§ EXTRACTED MATERIAL:
■ ■ ■

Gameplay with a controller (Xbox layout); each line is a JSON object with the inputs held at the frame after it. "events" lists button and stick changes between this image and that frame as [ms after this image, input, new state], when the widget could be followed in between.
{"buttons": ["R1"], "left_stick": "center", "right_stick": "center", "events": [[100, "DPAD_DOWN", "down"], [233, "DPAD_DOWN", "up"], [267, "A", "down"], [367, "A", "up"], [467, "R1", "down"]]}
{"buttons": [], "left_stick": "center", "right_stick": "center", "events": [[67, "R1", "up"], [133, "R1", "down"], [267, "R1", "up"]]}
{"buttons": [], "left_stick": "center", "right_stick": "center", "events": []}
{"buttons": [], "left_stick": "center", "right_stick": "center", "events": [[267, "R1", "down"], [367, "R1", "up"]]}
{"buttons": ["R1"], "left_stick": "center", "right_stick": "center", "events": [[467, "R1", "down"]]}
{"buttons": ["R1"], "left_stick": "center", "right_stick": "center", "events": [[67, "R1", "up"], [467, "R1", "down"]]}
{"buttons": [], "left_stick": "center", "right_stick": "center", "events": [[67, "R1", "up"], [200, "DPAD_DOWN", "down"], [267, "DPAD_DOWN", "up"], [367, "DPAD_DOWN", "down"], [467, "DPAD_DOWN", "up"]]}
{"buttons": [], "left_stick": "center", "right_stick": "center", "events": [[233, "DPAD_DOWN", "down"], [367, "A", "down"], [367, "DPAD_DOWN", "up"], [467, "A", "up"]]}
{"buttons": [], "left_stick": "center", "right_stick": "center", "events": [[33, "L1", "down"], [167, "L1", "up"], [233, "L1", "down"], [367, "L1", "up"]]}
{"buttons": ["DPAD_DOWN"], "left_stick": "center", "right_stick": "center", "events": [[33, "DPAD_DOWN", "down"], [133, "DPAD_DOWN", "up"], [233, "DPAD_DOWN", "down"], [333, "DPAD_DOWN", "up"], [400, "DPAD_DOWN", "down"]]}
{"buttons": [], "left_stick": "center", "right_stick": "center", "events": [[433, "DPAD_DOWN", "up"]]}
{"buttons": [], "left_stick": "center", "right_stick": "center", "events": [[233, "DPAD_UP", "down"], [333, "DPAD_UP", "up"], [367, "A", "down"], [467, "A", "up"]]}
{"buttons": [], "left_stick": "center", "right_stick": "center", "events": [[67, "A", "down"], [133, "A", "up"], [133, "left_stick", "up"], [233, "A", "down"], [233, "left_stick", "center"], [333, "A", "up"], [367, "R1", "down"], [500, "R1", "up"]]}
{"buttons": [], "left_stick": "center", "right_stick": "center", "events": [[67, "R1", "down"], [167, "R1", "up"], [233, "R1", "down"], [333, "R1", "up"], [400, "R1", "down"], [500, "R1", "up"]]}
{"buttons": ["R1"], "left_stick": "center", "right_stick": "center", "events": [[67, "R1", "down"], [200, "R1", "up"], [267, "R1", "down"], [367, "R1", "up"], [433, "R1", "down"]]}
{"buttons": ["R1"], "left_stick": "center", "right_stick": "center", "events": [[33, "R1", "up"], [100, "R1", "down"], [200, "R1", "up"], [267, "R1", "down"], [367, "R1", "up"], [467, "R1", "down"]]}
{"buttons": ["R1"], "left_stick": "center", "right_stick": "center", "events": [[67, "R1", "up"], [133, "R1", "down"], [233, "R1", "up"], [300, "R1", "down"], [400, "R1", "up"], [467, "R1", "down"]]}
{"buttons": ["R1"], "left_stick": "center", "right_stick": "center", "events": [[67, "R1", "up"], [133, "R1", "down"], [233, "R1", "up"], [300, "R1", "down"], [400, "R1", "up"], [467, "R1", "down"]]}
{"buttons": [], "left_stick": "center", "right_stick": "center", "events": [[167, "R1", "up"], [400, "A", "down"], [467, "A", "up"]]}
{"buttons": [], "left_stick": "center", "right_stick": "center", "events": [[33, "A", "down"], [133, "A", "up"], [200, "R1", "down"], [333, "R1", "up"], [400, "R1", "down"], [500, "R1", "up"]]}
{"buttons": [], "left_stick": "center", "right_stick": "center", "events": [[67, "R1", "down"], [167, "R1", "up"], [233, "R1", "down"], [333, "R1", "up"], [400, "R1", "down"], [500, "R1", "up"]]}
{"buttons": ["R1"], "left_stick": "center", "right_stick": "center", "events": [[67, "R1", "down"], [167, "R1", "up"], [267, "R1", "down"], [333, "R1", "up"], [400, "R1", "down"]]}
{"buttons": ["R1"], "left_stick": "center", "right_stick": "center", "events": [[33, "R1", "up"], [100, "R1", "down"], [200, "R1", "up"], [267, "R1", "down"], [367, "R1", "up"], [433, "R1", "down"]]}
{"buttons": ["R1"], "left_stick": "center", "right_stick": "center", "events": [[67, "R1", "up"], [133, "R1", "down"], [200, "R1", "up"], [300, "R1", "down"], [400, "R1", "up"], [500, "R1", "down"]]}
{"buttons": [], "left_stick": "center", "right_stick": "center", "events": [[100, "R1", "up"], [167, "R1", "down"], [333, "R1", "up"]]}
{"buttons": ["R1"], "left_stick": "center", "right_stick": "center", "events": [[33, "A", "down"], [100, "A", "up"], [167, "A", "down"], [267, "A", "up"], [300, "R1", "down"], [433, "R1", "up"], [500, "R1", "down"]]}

■ ■ ■

§ PROBLEM TO WORK ON:
Repeat the material above in its entirety, exactly.

§ COMPLETED EXERCISE:
Gameplay with a controller (Xbox layout); each line is a JSON object with the inputs held at the frame after it. "events" lists button and stick changes between this image and that frame as [ms after this image, input, new state], when the widget could be followed in between.
{"buttons": ["R1"], "left_stick": "center", "right_stick": "center", "events": [[100, "DPAD_DOWN", "down"], [233, "DPAD_DOWN", "up"], [267, "A", "down"], [367, "A", "up"], [467, "R1", "down"]]}
{"buttons": [], "left_stick": "center", "right_stick": "center", "events": [[67, "R1", "up"], [133, "R1", "down"], [267, "R1", "up"]]}
{"buttons": [], "left_stick": "center", "right_stick": "center", "events": []}
{"buttons": [], "left_stick": "center", "right_stick": "center", "events": [[267, "R1", "down"], [367, "R1", "up"]]}
{"buttons": ["R1"], "left_stick": "center", "right_stick": "center", "events": [[467, "R1", "down"]]}
{"buttons": ["R1"], "left_stick": "center", "right_stick": "center", "events": [[67, "R1", "up"], [467, "R1", "down"]]}
{"buttons": [], "left_stick": "center", "right_stick": "center", "events": [[67, "R1", "up"], [200, "DPAD_DOWN", "down"], [267, "DPAD_DOWN", "up"], [367, "DPAD_DOWN", "down"], [467, "DPAD_DOWN", "up"]]}
{"buttons": [], "left_stick": "center", "right_stick": "center", "events": [[233, "DPAD_DOWN", "down"], [367, "A", "down"], [367, "DPAD_DOWN", "up"], [467, "A", "up"]]}
{"buttons": [], "left_stick": "center", "right_stick": "center", "events": [[33, "L1", "down"], [167, "L1", "up"], [233, "L1", "down"], [367, "L1", "up"]]}
{"buttons": ["DPAD_DOWN"], "left_stick": "center", "right_stick": "center", "events": [[33, "DPAD_DOWN", "down"], [133, "DPAD_DOWN", "up"], [233, "DPAD_DOWN", "down"], [333, "DPAD_DOWN", "up"], [400, "DPAD_DOWN", "down"]]}
{"buttons": [], "left_stick": "center", "right_stick": "center", "events": [[433, "DPAD_DOWN", "up"]]}
{"buttons": [], "left_stick": "center", "right_stick": "center", "events": [[233, "DPAD_UP", "down"], [333, "DPAD_UP", "up"], [367, "A", "down"], [467, "A", "up"]]}
{"buttons": [], "left_stick": "center", "right_stick": "center", "events": [[67, "A", "down"], [133, "A", "up"], [133, "left_stick", "up"], [233, "A", "down"], [233, "left_stick", "center"], [333, "A", "up"], [367, "R1", "down"], [500, "R1", "up"]]}
{"buttons": [], "left_stick": "center", "right_stick": "center", "events": [[67, "R1", "down"], [167, "R1", "up"], [233, "R1", "down"], [333, "R1", "up"], [400, "R1", "down"], [500, "R1", "up"]]}
{"buttons": ["R1"], "left_stick": "center", "right_stick": "center", "events": [[67, "R1", "down"], [200, "R1", "up"], [267, "R1", "down"], [367, "R1", "up"], [433, "R1", "down"]]}
{"buttons": ["R1"], "left_stick": "center", "right_stick": "center", "events": [[33, "R1", "up"], [100, "R1", "down"], [200, "R1", "up"], [267, "R1", "down"], [367, "R1", "up"], [467, "R1", "down"]]}
{"buttons": ["R1"], "left_stick": "center", "right_stick": "center", "events": [[67, "R1", "up"], [133, "R1", "down"], [233, "R1", "up"], [300, "R1", "down"], [400, "R1", "up"], [467, "R1", "down"]]}
{"buttons": ["R1"], "left_stick": "center", "right_stick": "center", "events": [[67, "R1", "up"], [133, "R1", "down"], [233, "R1", "up"], [300, "R1", "down"], [400, "R1", "up"], [467, "R1", "down"]]}
{"buttons": [], "left_stick": "center", "right_stick": "center", "events": [[167, "R1", "up"], [400, "A", "down"], [467, "A", "up"]]}
{"buttons": [], "left_stick": "center", "right_stick": "center", "events": [[33, "A", "down"], [133, "A", "up"], [200, "R1", "down"], [333, "R1", "up"], [400, "R1", "down"], [500, "R1", "up"]]}
{"buttons": [], "left_stick": "center", "right_stick": "center", "events": [[67, "R1", "down"], [167, "R1", "up"], [233, "R1", "down"], [333, "R1", "up"], [400, "R1", "down"], [500, "R1", "up"]]}
{"buttons": ["R1"], "left_stick": "center", "right_stick": "center", "events": [[67, "R1", "down"], [167, "R1", "up"], [267, "R1", "down"], [333, "R1", "up"], [400, "R1", "down"]]}
{"buttons": ["R1"], "left_stick": "center", "right_stick": "center", "events": [[33, "R1", "up"], [100, "R1", "down"], [200, "R1", "up"], [267, "R1", "down"], [367, "R1", "up"], [433, "R1", "down"]]}
{"buttons": ["R1"], "left_stick": "center", "right_stick": "center", "events": [[67, "R1", "up"], [133, "R1", "down"], [200, "R1", "up"], [300, "R1", "down"], [400, "R1", "up"], [500, "R1", "down"]]}
{"buttons": [], "left_stick": "center", "right_stick": "center", "events": [[100, "R1", "up"], [167, "R1", "down"], [333, "R1", "up"]]}
{"buttons": ["R1"], "left_stick": "center", "right_stick": "center", "events": [[33, "A", "down"], [100, "A", "up"], [167, "A", "down"], [267, "A", "up"], [300, "R1", "down"], [433, "R1", "up"], [500, "R1", "down"]]}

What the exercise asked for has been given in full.